Poor Billy Pilgrim (Michael Sacks), while just livin’ his life as a middle-aged optometrist, he keeps coming “unstuck” in time. One second he’s in the trenches of World War II, the next he’s on exhibit in a fancy zoo on the planet Tralfamadore, kicking it with sexy-ass Hollywood starlet Montana Wildhack (Valerie Perrine). That last one is pretty damn awesome, but unfortunately he must also cool his jets in a German POW camp in Dresden (the eponymous Slaughterhouse Five), or fight for his life after barely surviving a plane crash… all in any order the time stream feels is necessary. Will our hero find a happy end or just keep fast forwarding and rewinding his life’s events until he expires?
Slaughterhouse-Five is one hell of a crazy ride cats n’ creeps! We get time travel, nazis, aliens, nudity… you know, the big ticket items, but things are never presented in a manner other than melancholy, introspective, and often blackly humorous. This shit is full of questions about what it is to be human and follow the path destiny or fate has given us, and even if we could go back and forth, we simply can’t change what life has in store for us… and never gets over-the-top comic style crazy no matter how outlandish the conceits of the plot may be.

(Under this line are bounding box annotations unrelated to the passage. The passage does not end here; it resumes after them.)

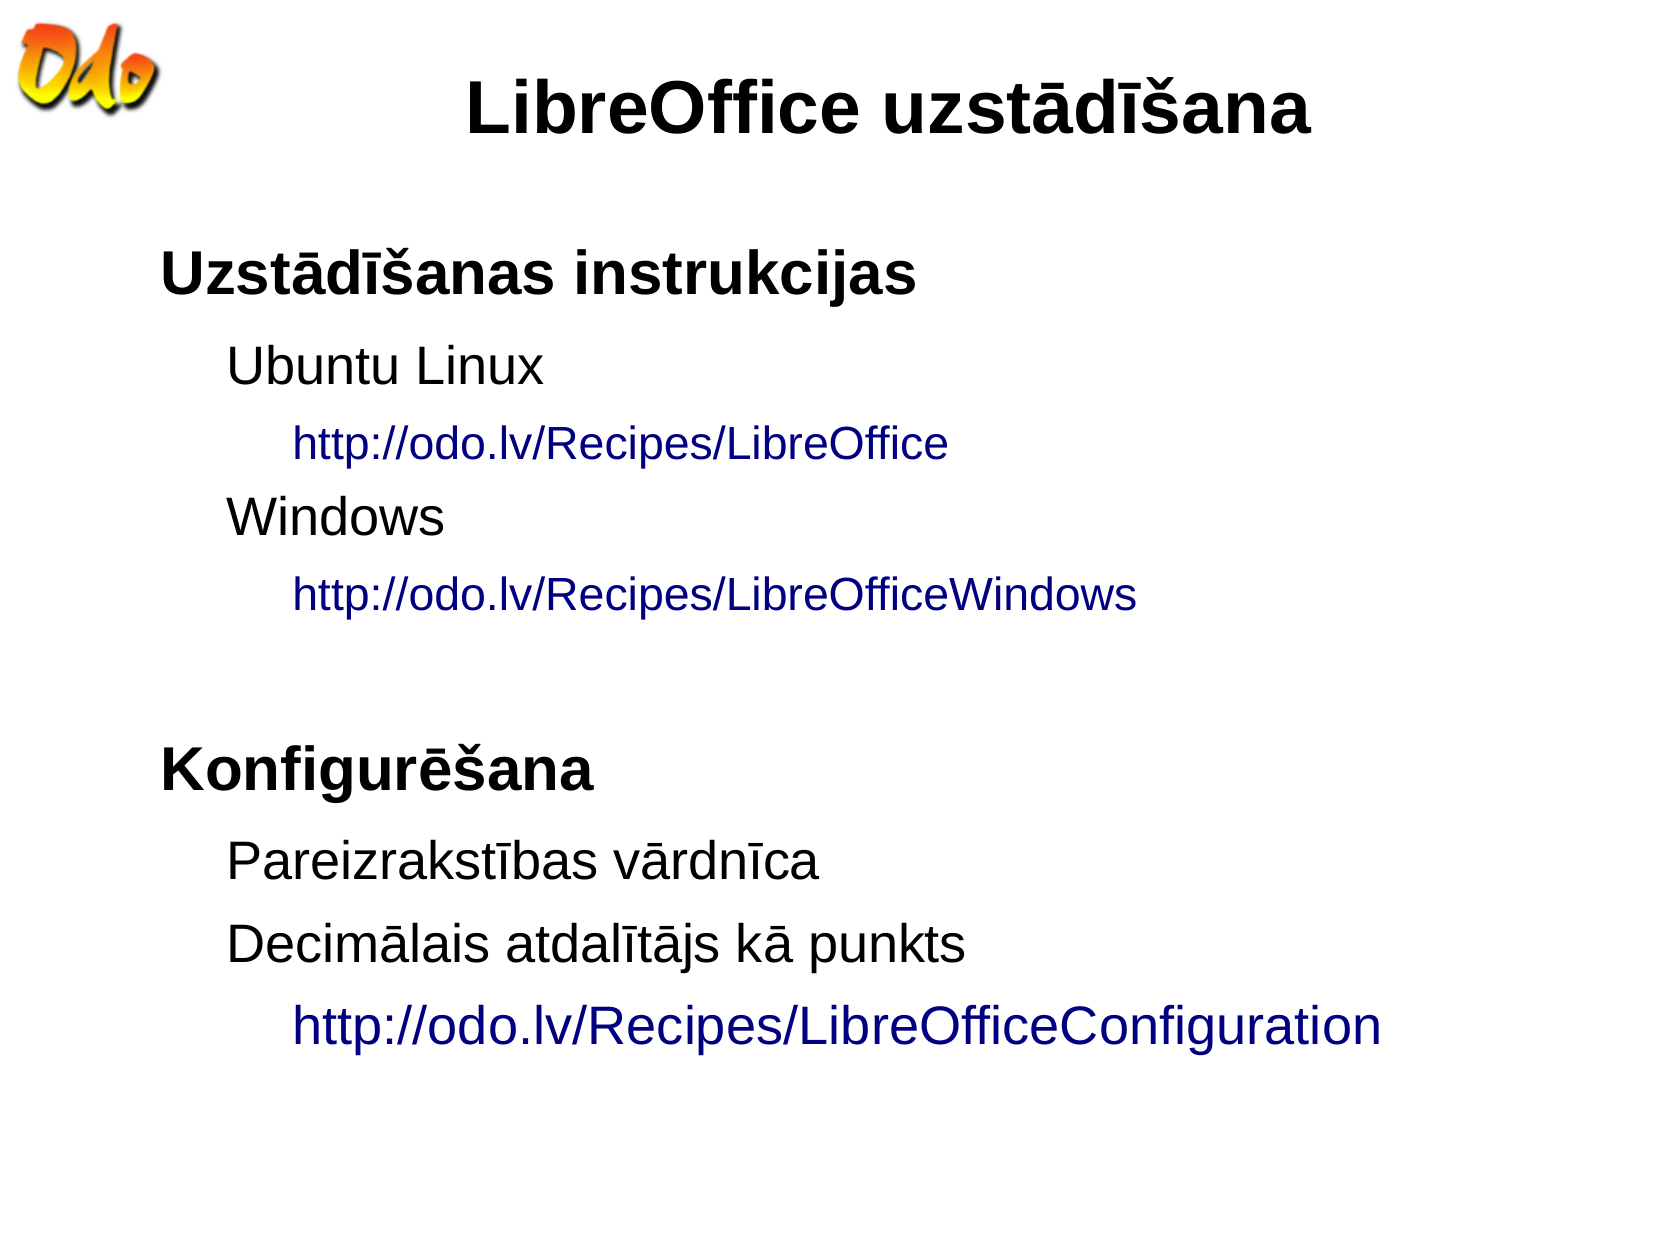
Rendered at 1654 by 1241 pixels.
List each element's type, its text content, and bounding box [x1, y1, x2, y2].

list Uzstādīšanas instrukcijas Ubuntu Linux http://odo.lv/Recipes/LibreOffice Windows http://odo.lv/Recipes/LibreOfficeWindows Konfigurēšana Pareizrakstības vārdnīca Decimālais atdalītājs kā punkts http://odo.lv/Recipes/LibreOfficeConfiguration [94, 238, 1583, 1058]
picture [11, 8, 167, 125]
title LibreOffice uzstādīšana [206, 49, 1571, 166]
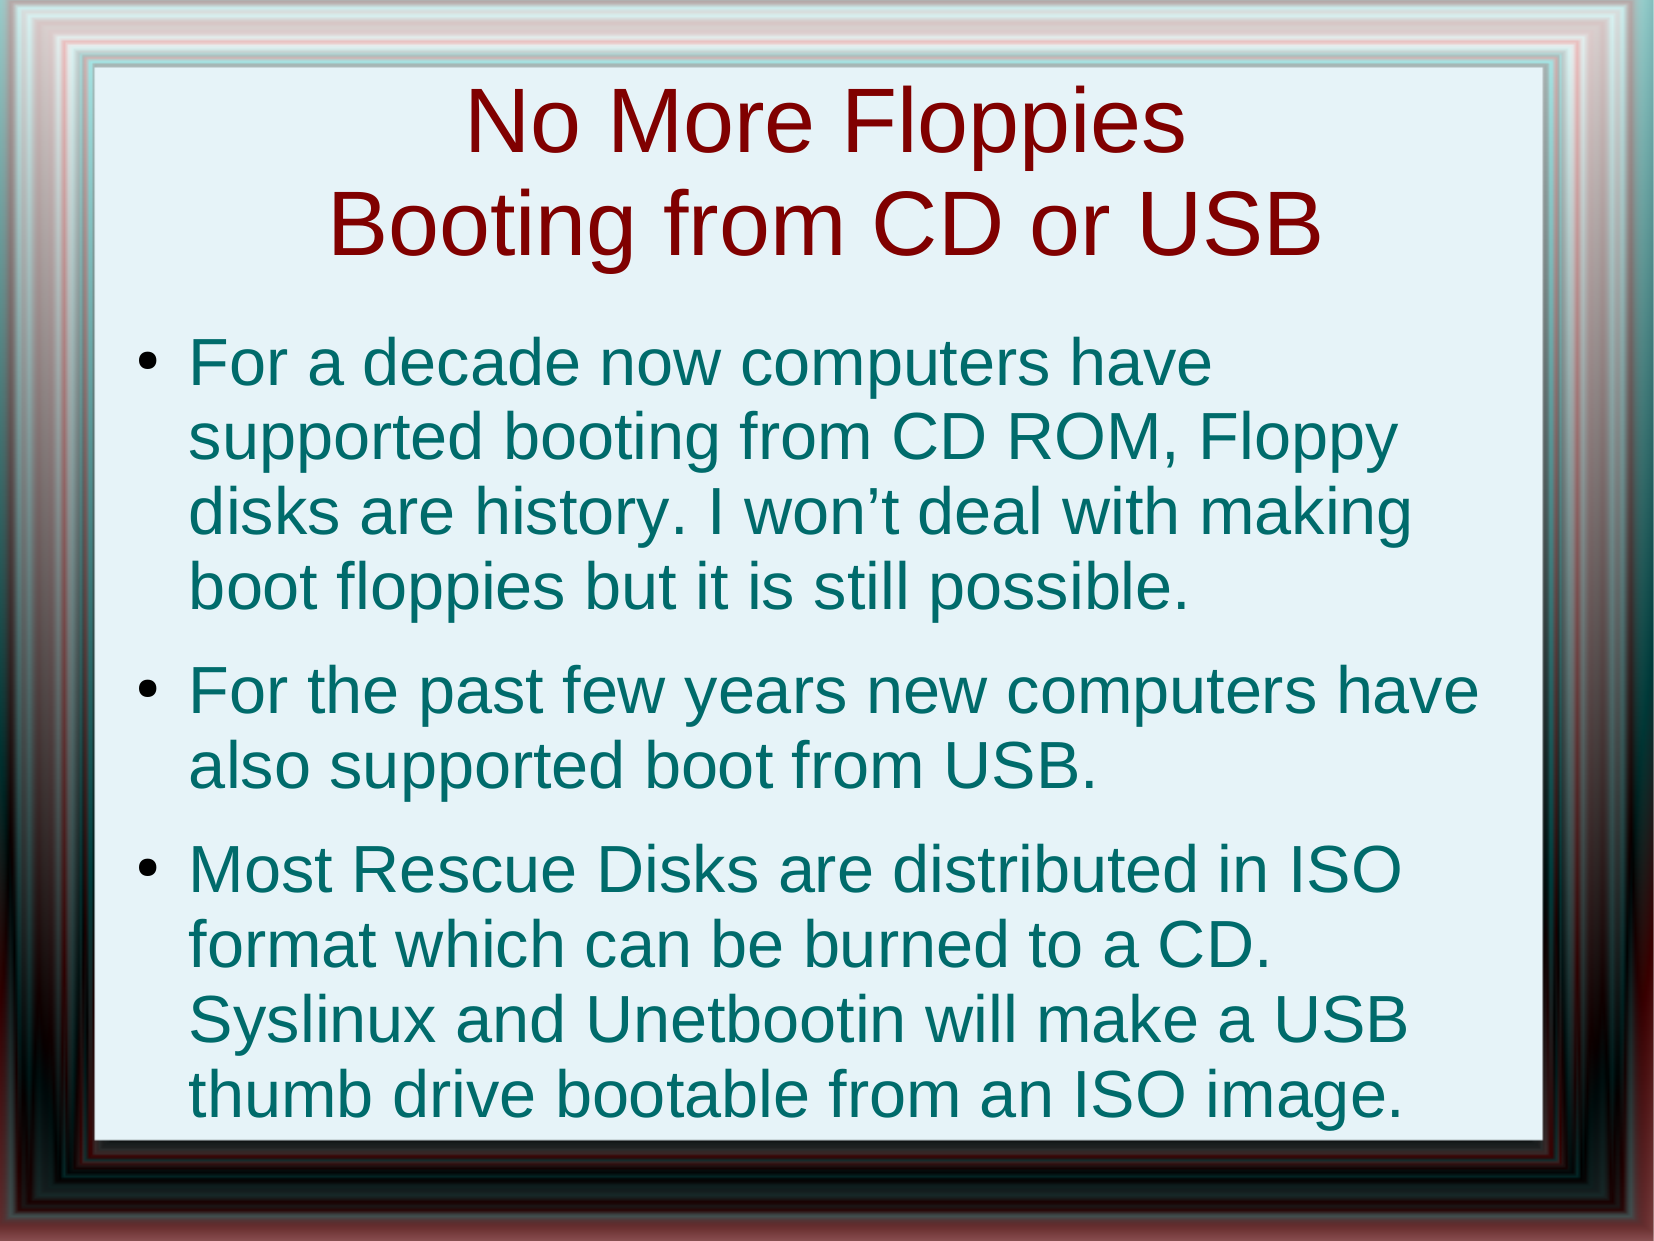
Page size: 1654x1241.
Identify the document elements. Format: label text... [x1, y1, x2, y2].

Of course the material (which was adapted from the incredible novel by the great Kurt Vonnegut Jr. if ya didn’t know… ) is only as good as the actors that bring the words to life, and we are fortunate to have some fantastic performances on display here let me tell ya! Sacks plays the role of hapless cipher to perfection (and believable no matter the age he is portraying), and Perrine is great as the sexpot starlet/New Age guru that becomes our hero’s greatest love.
The co-stars are nothing to sneeze at with Ron Leibman playing a severely psychotic soldier imprisoned with Pilgrim in World War II leading the pack as far as riveting performances go. Credit should also be given to Perry King (from that Riptide program the kids are so wild about these days) who plays Billy’s son Robert who goes from fap-happy teen to counter-culture rebel (take that you graveyard; you too of ‘the man’), to clean-cut soldier… it’s a dramatically different performance at every turn, and King nails it!
Adding to the grounding of the fantastic; director George Roy Hill presents the proceedings in a rather straightforward way (minus those killer matte paintings utilized in the realization of Tralfamadore). The whole affair presents an epic sense of world building that is kept well within the realm of the either real, or a believable approximation thereof, that makes us just accept the more fanciful elements of Billy’s narrative.
As for extras on this Blu-ray release from Arrow Video, we kick things off with a new audio commentary featuring critic Troy Howarth, which gives us a factoid packed examination of the film and it’s production. Following that we get a new appreciation of the film courtesy of author Kim Newman presented in his normal informed and highly engaging manner!
Next we get interviews with King, Rocky Lang (the son of the film’s executive producer) discussing the pic’s distro, behind-the-scenes filmmaker/production assistant Robert Crawford Jr., a discussion of the film’s score by music historian Daniel Schweiger, and the flick’s theatrical trailer.
With it’s realistic tone contrasted against elements of time travel and alien abduction, Slaughterhouse-Five is one hell of a sci-fi fantasy, while at the same time being an evocative examination of the human condition… a true cult film masterpiece for those of you that dig on high concept all swirled into your pulp sci-fi adventure!